Kwadwo Amfo was born in 1990, in Ghana
He lives and works in Amsterdam

Kwadwo Amfo established an early interest in art making while growing up which led him to be enrolled into the Visual Arts department in secondary school and did his elective courses in Textiles, Graphic Design, General Knowledge in Art and English Literature. While in secondary school, Amfo developed his love for textile and graphic design while re-enforcing his interest in photography/filmmaking and realised that the two can go hand in hand as he pursued photography (Fiction) at the Royal Academy of Art, The Hague.

Social commentary became the base of Amfo’s work throughout the years ranging from societal beauty standards, identity politics, social inclusion and conformity, and topics on the self and the other.

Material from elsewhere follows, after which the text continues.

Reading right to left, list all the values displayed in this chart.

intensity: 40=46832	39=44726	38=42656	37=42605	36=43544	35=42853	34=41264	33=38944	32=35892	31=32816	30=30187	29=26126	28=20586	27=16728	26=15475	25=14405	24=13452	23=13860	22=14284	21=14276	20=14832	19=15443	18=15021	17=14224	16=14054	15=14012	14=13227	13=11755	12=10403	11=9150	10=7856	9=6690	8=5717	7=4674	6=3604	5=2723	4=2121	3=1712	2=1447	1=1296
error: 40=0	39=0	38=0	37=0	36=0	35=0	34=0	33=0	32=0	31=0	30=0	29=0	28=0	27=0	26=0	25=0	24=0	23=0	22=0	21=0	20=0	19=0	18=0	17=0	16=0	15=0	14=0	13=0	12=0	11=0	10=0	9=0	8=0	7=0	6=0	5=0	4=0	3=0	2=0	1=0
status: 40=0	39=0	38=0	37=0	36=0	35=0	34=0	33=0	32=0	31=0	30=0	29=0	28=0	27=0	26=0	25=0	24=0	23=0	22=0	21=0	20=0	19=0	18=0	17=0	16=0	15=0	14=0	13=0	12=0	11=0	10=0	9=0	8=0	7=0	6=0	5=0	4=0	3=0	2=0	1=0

Amfo has expanded this into works that speak representations of misrepresentations, stereotypes and struggles of people of colour. Amfo’s decision to almost exclusively depict black characters, individuals of African heritage, reflects his desire, born of his own experiences, to bring to the fore the inadequate and troubling representations of black people in today’s media, as well as throughout history. In this way their blackness is both a reminder of his search for truth and a microcosm of how the societies in which we live construct the value systems that affect us all.

Use of video media in the virtual space and augmented reality is a new feature in Amfo’s ever expanding creative process. Amfo has broadly exhibited his work at the Scotia Bank Contact Photo Festival in Toronto, in Netherlands and Ghana.